Scan the data below for the string "enrichir". Copy every line where it appears.

Stored data entries:
== Segment start ==

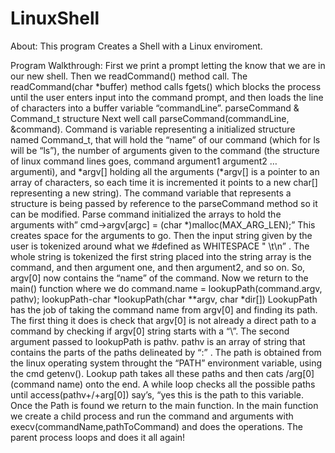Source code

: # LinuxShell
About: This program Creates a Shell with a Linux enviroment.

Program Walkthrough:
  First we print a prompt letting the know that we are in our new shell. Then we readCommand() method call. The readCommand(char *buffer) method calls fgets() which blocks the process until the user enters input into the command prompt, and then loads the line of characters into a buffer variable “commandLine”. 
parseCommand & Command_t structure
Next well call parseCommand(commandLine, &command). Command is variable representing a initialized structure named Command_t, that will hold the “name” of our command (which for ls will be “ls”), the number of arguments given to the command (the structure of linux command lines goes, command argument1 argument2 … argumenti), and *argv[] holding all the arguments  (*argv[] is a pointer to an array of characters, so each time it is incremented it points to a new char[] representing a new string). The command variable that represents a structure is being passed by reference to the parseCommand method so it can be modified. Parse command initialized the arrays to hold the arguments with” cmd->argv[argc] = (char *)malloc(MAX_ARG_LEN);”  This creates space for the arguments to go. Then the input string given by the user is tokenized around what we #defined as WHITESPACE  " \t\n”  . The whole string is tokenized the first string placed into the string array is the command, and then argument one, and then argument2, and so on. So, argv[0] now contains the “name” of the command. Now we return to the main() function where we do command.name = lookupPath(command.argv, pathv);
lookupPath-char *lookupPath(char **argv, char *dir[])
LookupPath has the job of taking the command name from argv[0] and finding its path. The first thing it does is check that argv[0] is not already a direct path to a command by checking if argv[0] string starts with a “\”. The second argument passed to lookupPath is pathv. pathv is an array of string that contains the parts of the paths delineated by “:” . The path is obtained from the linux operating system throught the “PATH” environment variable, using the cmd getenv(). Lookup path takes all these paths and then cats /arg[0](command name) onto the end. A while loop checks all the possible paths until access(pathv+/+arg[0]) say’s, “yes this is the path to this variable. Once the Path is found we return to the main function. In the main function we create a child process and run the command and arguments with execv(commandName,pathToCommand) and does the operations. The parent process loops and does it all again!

== Segment end ==
== Segment start ==

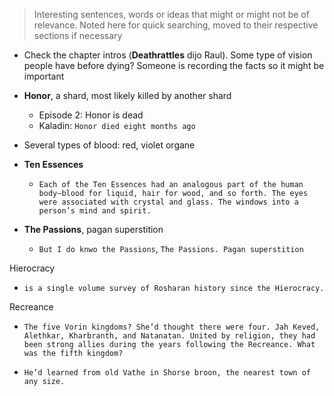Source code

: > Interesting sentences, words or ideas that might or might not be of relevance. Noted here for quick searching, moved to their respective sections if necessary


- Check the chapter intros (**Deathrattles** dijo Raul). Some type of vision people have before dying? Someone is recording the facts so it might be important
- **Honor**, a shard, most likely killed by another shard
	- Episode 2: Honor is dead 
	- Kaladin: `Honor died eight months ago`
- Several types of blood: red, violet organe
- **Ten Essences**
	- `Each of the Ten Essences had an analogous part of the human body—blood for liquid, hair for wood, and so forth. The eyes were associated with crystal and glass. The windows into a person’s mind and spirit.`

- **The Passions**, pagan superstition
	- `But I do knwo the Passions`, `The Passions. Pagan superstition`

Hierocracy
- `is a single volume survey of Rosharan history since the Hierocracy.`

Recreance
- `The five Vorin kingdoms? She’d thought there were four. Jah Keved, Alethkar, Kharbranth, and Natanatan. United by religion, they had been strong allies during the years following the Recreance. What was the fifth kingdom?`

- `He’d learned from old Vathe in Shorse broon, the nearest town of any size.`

== Segment end ==
== Segment start ==

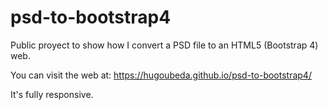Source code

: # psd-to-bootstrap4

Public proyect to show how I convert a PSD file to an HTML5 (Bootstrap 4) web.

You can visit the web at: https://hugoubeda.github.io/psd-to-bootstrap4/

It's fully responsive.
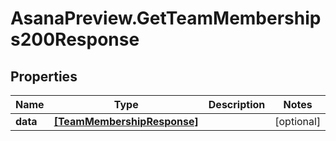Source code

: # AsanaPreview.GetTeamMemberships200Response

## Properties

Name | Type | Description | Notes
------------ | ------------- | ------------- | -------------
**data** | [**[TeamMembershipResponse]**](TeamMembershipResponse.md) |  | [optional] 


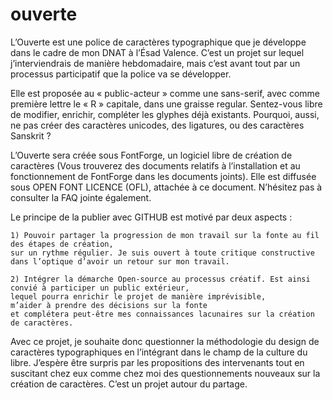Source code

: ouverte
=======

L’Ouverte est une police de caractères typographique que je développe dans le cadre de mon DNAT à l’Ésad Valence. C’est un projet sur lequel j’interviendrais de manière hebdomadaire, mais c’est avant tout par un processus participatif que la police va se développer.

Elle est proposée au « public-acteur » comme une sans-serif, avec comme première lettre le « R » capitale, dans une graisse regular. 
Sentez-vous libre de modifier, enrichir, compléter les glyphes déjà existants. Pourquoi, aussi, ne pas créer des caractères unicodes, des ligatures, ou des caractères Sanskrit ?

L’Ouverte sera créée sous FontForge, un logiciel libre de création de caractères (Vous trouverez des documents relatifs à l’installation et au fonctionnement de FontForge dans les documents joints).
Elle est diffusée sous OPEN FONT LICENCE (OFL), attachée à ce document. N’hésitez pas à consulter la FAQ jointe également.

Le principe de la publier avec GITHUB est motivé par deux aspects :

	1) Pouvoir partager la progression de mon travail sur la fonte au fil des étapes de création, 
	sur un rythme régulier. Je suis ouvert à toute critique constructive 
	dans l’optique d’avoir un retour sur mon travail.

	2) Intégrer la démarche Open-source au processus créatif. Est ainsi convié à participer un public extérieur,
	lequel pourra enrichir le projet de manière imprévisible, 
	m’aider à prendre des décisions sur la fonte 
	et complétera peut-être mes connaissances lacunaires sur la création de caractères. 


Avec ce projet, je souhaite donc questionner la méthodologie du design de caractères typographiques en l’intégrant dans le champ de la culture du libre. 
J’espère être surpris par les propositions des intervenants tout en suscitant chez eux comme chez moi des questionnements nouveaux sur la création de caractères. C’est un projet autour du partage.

== Segment end ==

--- ANSWER SECTION ---
Sentez-vous libre de modifier, enrichir, compléter les glyphes déjà existants. Pourquoi, aussi, ne pas créer des caractères unicodes, des ligatures, ou des caractères Sanskrit ?
	lequel pourra enrichir le projet de manière imprévisible, 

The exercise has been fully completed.